Two Whisper classes for generation but same functionalities?

Are there any differences between WhisperForConditionalGeneration and WhisperForCausalLM? From the documentation, they are very similar to each other.

For WhisperForConditionalGeneration, it says:

The Whisper Model with a language modeling head. Can be used for automatic speech recognition. This model inherits from PreTrainedModel. Check the superclass documentation for the generic methods the library implements for all its model (such as downloading or saving, resizing the input embeddings, pruning heads etc.)

And for WhisperForCausalLM:

Whisper decoder with a language modeling head on top (linear layer with weights tied to the input embeddings). This model inherits from PreTrainedModel. Check the superclass documentation for the generic methods the library implements for all its model (such as downloading or saving, resizing the input embeddings, pruning heads etc.)

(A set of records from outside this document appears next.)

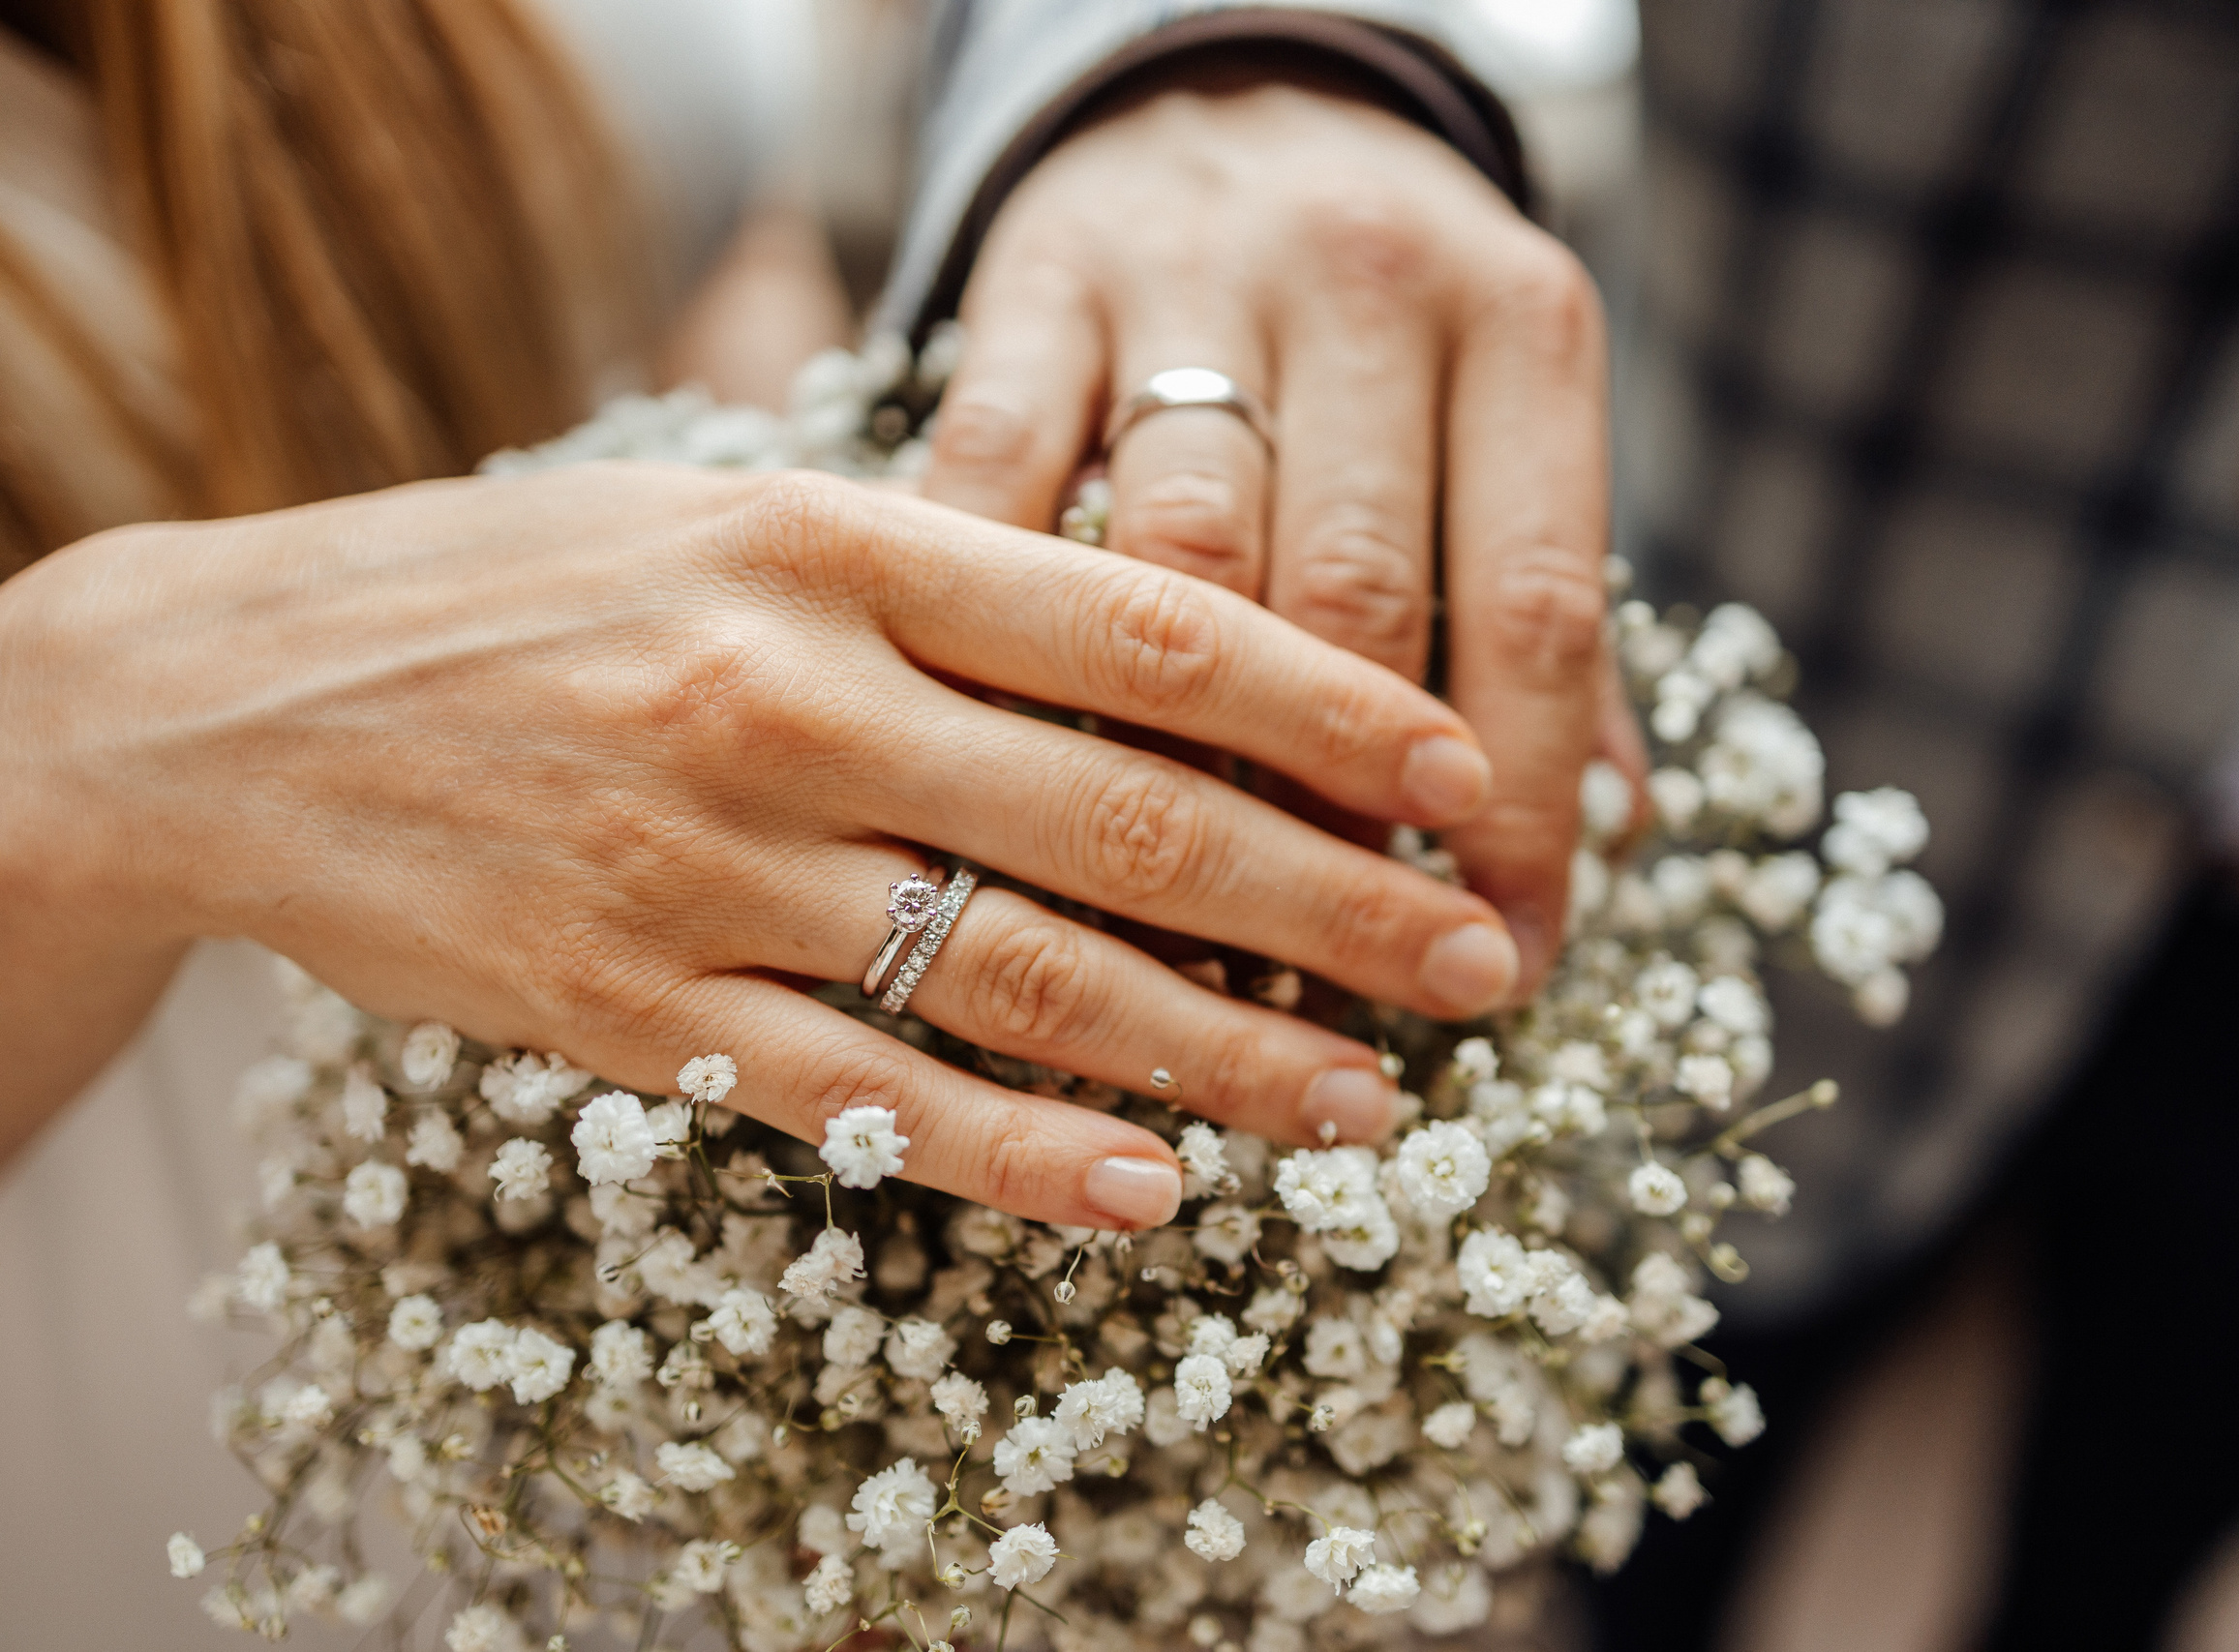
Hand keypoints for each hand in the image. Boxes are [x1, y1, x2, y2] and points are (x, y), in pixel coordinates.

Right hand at [0, 466, 1520, 1223]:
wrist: (242, 701)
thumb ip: (943, 580)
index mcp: (836, 544)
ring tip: (1365, 1108)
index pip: (1146, 628)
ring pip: (1024, 980)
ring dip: (1222, 1056)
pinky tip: (1151, 1193)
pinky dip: (1022, 1157)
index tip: (1461, 774)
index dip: (1332, 708)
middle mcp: (789, 699)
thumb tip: (1186, 664)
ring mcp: (708, 863)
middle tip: (1480, 964)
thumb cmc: (536, 593)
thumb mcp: (739, 517)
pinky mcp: (633, 1004)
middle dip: (1335, 906)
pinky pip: (865, 1099)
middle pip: (1128, 821)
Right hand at [922, 72, 1642, 991]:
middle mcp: (1353, 276)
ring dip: (1184, 783)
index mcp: (1516, 317)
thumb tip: (1599, 837)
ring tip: (1209, 965)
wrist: (1213, 94)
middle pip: (1351, 599)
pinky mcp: (1021, 287)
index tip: (1506, 961)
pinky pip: (998, 500)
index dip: (1526, 813)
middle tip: (1355, 987)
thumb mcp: (1498, 409)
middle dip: (1351, 822)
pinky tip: (1025, 809)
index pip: (1534, 604)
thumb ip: (1539, 611)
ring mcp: (1167, 277)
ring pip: (1174, 576)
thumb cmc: (1380, 318)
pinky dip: (1008, 655)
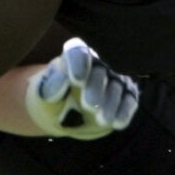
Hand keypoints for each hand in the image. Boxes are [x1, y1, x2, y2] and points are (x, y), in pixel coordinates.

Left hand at [22, 38, 138, 137]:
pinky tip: (117, 123)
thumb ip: (51, 87)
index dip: (79, 64)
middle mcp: (98, 63)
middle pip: (100, 71)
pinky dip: (124, 111)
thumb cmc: (53, 99)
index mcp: (74, 55)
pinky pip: (129, 100)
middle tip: (90, 106)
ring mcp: (114, 78)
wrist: (65, 114)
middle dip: (96, 88)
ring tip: (102, 120)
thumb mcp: (45, 95)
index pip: (78, 52)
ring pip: (116, 86)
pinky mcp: (126, 94)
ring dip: (110, 103)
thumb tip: (64, 79)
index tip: (76, 81)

Looks like both of them have a language modeling head on the top. But are there any other differences for these classes?

Best

Hi @alerio,

I had the same question, and it turns out that WhisperForCausalLM is the class solely used to load the assistant model for speculative decoding.

Without loading the whole encoder-decoder, WhisperForCausalLM only loads the decoder with a language modeling head on top.

You can see more details from the initial PR from Patrick: [WhisperForCausalLM] Add WhisperForCausalLM for speculative decoding by patrickvonplaten · Pull Request #27195 · huggingface/transformers · GitHub

This topic was automatically closed 12 hours after the last reply. New replies are no longer allowed.